A final notable aspect of Sallust’s account is the depiction of Catilina himself. Like Cicero in his orations, Sallust was certainly not a supporter of Catilina, and the descriptions of his character are in no way positive: he coveted the possessions of others and “his immense mind always desired things which were immoderate, incredible and too lofty”, and the description of his character would later be echoed by Tacitus in his sinister portrayal of Sejanus. Nevertheless, Catilina is shown to be not entirely a figure of evil. In his final battle against Celer’s forces, he charges into the fray and is impaled while fighting. His body is found lying far from his own troops. This death has heroic connotations, the kind of glorification which Cicero would most likely have wanted in a work about his own life.
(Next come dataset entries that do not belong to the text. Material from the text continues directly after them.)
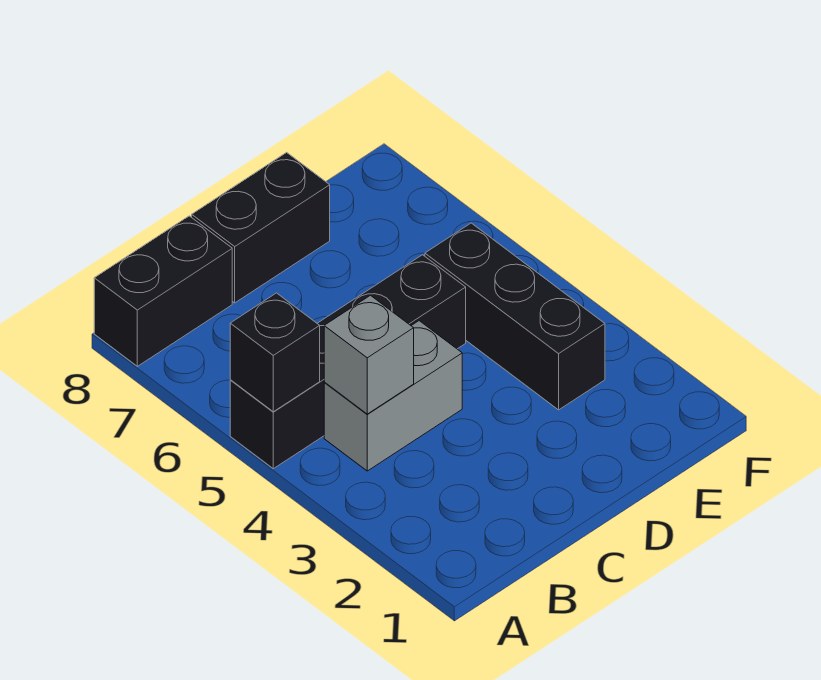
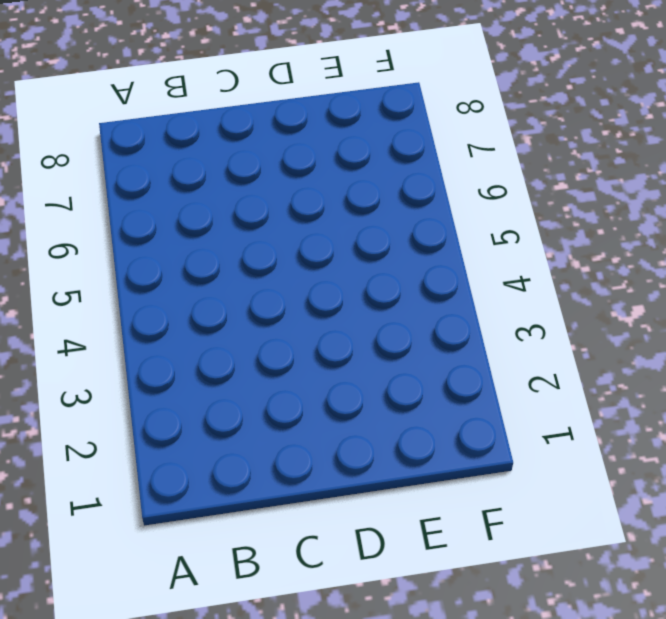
none -> black 1x4 brick [230,255,466,469]
none -> black 1x2 brick [94,216,232,366]

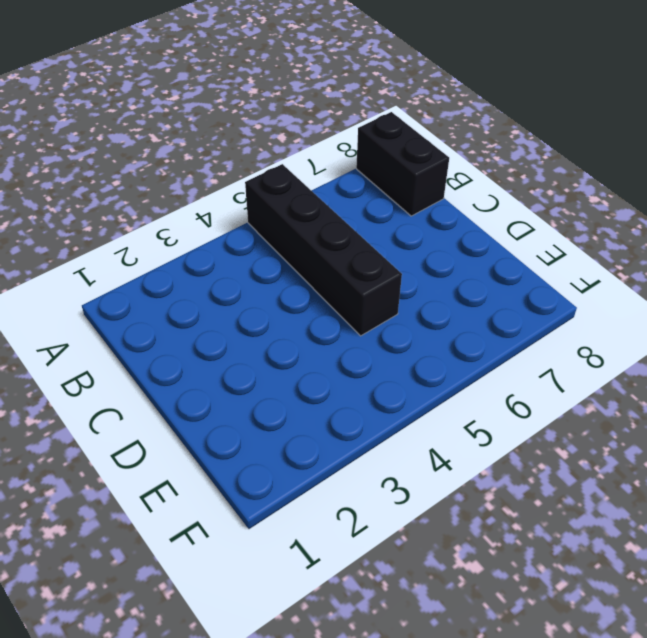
none -> grey 1x2 brick [324,321,462,471]
none -> black 1x2 brick [192,152,330,303]

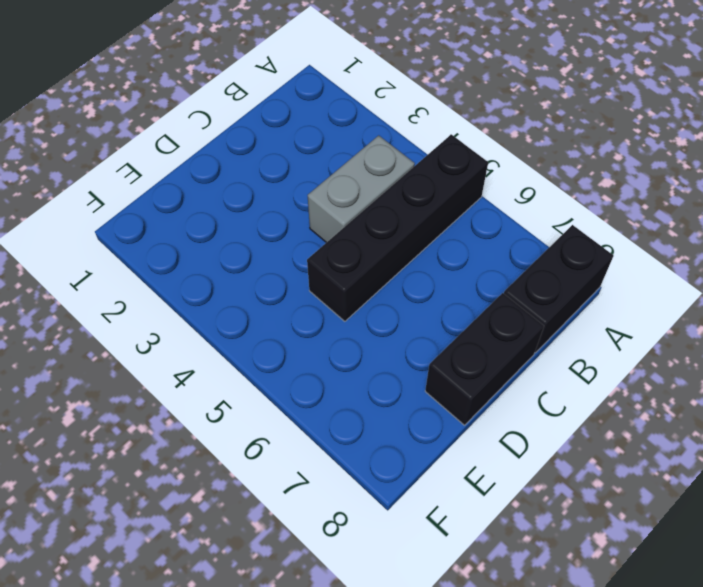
none -> black 1x3 brick [425,223,605,410]
none -> black 1x1 brick [230,293,320,412]

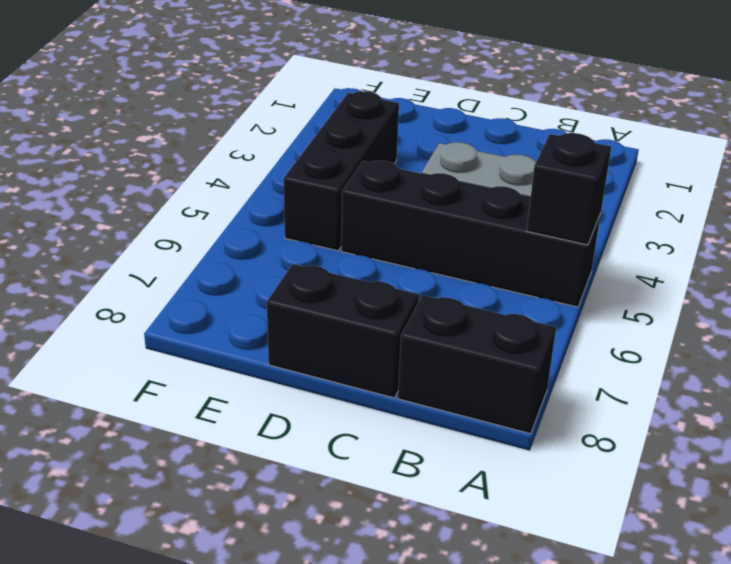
none -> grey 1x1 brick [324,296,414,414]

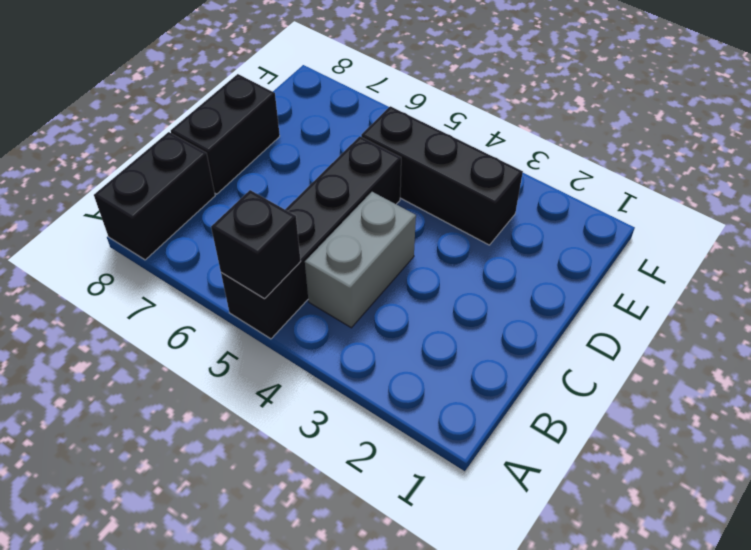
none -> grey 1x1 brick [324,296,414,414]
Yet another hint at this role reversal in Sallust’s monograph is contained in Catilina’s speech to his men ‘Quae quousque tandem patiemini, o fortissumi viri?’ (‘For how long shall we put up with this, O bravest men?’), which recalls the opening of Cicero’s First Catilinarian Oration: ‘Quousque tandem abutere, Catilina, patientia nostra?’ (‘For how long, Catilina, will you abuse our patience?’).

Sallust was clearly of the view that Cicero was no more of a hero in 63 BCE than Catilina, and his work is vital in offering a different perspective of the events of Catilina’s conspiracy, beyond the boastful and grandiose self-praise of Cicero’s account.